Nascido em Dakar, aprendeu a clicar sozinho e fotografa profissionalmente há apenas um ano. Antes, trabalhava na área de comunicação de uma multinacional. Mas seu primeiro projeto conceitual, o “Fashion 2112″, exibido na Bienal Africana de Fotografia, em 2011, o fez abandonar a carreira corporativa. Desde então, o novato se dedica à moda, à publicidade e às belas artes, sempre retratando os aspectos da África moderna, que poucos conhecem.

“Thelma e Louise”/ Foto: Reprodução/Omar Victor Diop


Seu segundo experimento, esse das cenas famosas do cinema, se chama “Onomollywood” e colocou o trabalho de Diop em veículos internacionais importantes. A “CNN”, o “Daily Mail” e o “The Huffington Post” já falaram sobre a ideia.

A série foi realizada em co-autoria com o fotógrafo franco-americano Antoine Tempé a convite do Onomo Hotel Group e traz 20 fotografias feitas em Dakar e Abidjan, na Costa do Marfim. Uma exposição será realizada em novembro deste ano nas duas cidades, além de Libreville, no Gabão, locais onde a rede de hotéis funciona.


“Blow Up – Depois Daquele Beijo”/ Foto: Reprodução/Omar Victor Diop


Omar Victor Diop/ Foto: Antoine Tempé

CULTURA POP SEM BARREIRAS

A escolha pelo cinema nesta série tem a ver com sua capacidade de transcender barreiras geográficas, culturais e raciais. A cultura pop chegou a diversas partes do mundo, e as maiores cidades africanas não ficaram de fora, a despeito da imagem de isolamento que muitas vezes fazemos do continente. É isso que Diop e Tempé querem mostrar.

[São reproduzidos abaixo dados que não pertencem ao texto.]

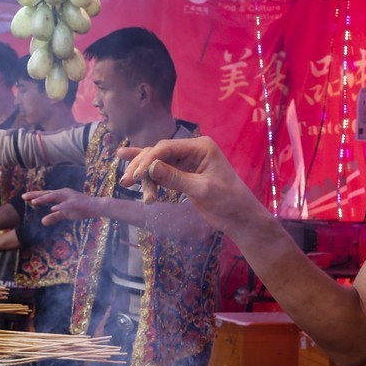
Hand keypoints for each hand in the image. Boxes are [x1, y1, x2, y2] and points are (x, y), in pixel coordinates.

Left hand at [23, 187, 99, 225]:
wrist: (97, 207)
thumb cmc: (82, 209)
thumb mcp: (66, 214)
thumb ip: (54, 217)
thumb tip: (42, 222)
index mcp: (61, 195)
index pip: (45, 195)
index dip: (35, 196)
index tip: (24, 197)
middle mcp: (63, 193)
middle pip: (47, 194)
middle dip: (35, 195)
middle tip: (23, 197)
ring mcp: (69, 197)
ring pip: (54, 197)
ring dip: (43, 199)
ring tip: (33, 202)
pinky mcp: (75, 203)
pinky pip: (66, 205)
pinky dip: (59, 206)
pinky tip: (52, 208)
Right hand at [116, 137, 260, 233]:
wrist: (241, 218)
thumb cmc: (228, 202)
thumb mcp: (201, 190)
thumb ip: (175, 178)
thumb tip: (149, 167)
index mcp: (201, 147)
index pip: (167, 147)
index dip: (148, 160)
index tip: (136, 176)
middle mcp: (193, 150)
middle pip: (159, 153)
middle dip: (142, 166)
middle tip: (127, 181)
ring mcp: (188, 162)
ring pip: (158, 163)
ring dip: (143, 174)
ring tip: (125, 184)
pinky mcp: (184, 174)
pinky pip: (162, 172)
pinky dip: (149, 176)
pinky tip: (129, 171)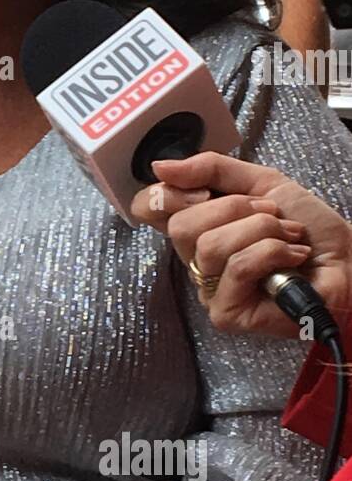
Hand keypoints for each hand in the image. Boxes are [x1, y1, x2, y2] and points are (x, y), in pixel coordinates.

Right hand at [130, 152, 351, 336]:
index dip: (166, 194)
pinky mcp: (227, 314)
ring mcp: (209, 291)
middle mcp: (196, 261)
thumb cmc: (310, 229)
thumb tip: (160, 166)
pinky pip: (236, 268)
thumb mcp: (262, 182)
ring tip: (289, 236)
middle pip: (181, 226)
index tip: (205, 191)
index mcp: (198, 227)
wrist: (348, 261)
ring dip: (262, 230)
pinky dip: (272, 252)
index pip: (148, 208)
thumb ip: (211, 170)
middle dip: (235, 209)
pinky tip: (292, 258)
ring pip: (211, 246)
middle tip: (269, 214)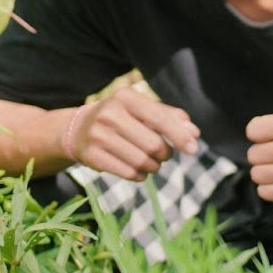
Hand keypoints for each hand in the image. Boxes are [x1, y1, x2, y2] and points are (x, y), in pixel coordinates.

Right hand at [68, 86, 199, 179]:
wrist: (78, 129)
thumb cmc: (122, 118)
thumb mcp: (142, 110)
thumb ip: (170, 117)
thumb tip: (194, 133)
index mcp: (125, 97)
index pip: (159, 119)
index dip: (179, 135)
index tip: (193, 149)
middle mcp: (109, 114)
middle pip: (153, 145)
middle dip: (166, 154)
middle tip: (164, 154)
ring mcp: (97, 135)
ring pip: (142, 162)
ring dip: (155, 167)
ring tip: (152, 163)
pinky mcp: (91, 155)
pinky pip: (129, 173)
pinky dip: (141, 175)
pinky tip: (140, 170)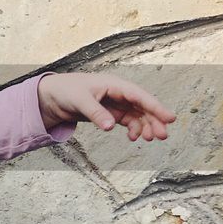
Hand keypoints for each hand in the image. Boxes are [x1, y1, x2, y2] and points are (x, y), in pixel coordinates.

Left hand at [38, 72, 175, 141]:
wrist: (52, 96)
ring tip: (149, 139)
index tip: (170, 118)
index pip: (139, 95)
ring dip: (145, 126)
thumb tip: (110, 127)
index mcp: (114, 84)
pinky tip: (133, 138)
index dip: (155, 106)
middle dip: (154, 120)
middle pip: (142, 106)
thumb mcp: (79, 101)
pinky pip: (128, 121)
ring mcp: (116, 103)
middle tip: (163, 135)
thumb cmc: (66, 91)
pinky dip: (133, 129)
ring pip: (138, 115)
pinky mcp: (111, 112)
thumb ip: (96, 113)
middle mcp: (118, 93)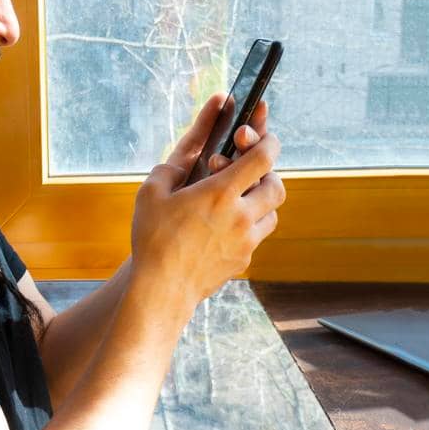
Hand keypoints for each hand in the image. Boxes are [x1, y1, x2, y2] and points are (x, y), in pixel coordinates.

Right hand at [131, 109, 283, 304]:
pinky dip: (250, 228)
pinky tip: (226, 230)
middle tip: (252, 174)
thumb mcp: (151, 193)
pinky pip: (257, 238)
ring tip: (240, 202)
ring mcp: (246, 242)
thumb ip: (173, 165)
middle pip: (277, 186)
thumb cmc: (153, 240)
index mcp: (221, 193)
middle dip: (269, 175)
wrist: (161, 290)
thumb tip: (187, 152)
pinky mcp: (243, 262)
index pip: (264, 158)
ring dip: (262, 203)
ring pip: (273, 214)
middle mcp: (241, 216)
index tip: (266, 139)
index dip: (269, 142)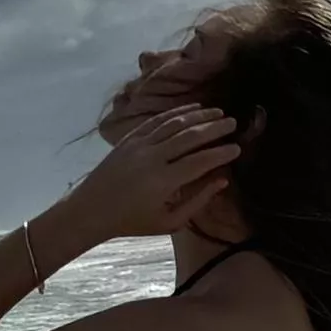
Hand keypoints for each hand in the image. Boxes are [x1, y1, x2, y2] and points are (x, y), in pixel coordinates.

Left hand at [50, 102, 241, 249]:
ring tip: (218, 112)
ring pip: (174, 124)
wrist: (93, 209)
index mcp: (163, 182)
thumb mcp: (168, 221)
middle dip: (214, 128)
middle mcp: (153, 159)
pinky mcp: (129, 138)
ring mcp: (139, 145)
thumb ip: (197, 201)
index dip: (221, 153)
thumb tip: (222, 180)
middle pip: (190, 136)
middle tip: (233, 123)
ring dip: (198, 116)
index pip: (200, 161)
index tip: (237, 148)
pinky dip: (176, 113)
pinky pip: (156, 121)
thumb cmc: (133, 221)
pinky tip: (192, 109)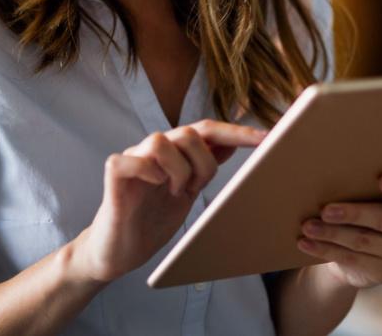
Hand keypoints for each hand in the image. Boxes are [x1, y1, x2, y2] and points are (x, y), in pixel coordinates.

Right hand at [71, 120, 265, 283]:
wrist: (119, 251)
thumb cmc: (151, 220)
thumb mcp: (187, 192)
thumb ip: (202, 167)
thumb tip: (229, 145)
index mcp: (174, 153)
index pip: (207, 130)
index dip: (236, 132)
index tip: (267, 138)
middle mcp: (153, 149)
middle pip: (188, 132)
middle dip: (202, 163)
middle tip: (195, 189)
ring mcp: (133, 159)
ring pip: (160, 141)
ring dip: (177, 170)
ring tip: (174, 192)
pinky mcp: (114, 174)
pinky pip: (129, 160)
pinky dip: (147, 171)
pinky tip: (154, 186)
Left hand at [296, 173, 381, 288]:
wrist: (366, 251)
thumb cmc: (368, 207)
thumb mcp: (373, 195)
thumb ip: (365, 184)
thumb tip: (327, 167)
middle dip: (353, 214)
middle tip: (325, 210)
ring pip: (364, 241)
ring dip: (332, 234)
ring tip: (308, 226)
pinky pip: (353, 260)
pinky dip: (326, 250)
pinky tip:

“Cresci assistindo a esses filmes [retratados no projeto]. Eu me lembro de fazer vários papéis junto com os amigos quando era um garoto, personificando James Bond como se eu fosse Roger Moore e correndo pela casa em busca de espiões na cozinha da minha mãe…”, conta o fotógrafo no site do “Onomollywood”.



À “CNN” ele disse ainda que a decisão de trocar um bom emprego pela carreira de fotógrafo não foi bem vista pelos pais. ”Ser um artista não é uma opção válida. Venho de uma família onde todo mundo é sênior em suas carreiras e estudei em escolas de primeira linha muito avançadas e caras. Com o dinheiro que minha família investiu em mim, você pode imaginar obviamente que minha mãe ficou desolada, mas agora tenho o total apoio deles”.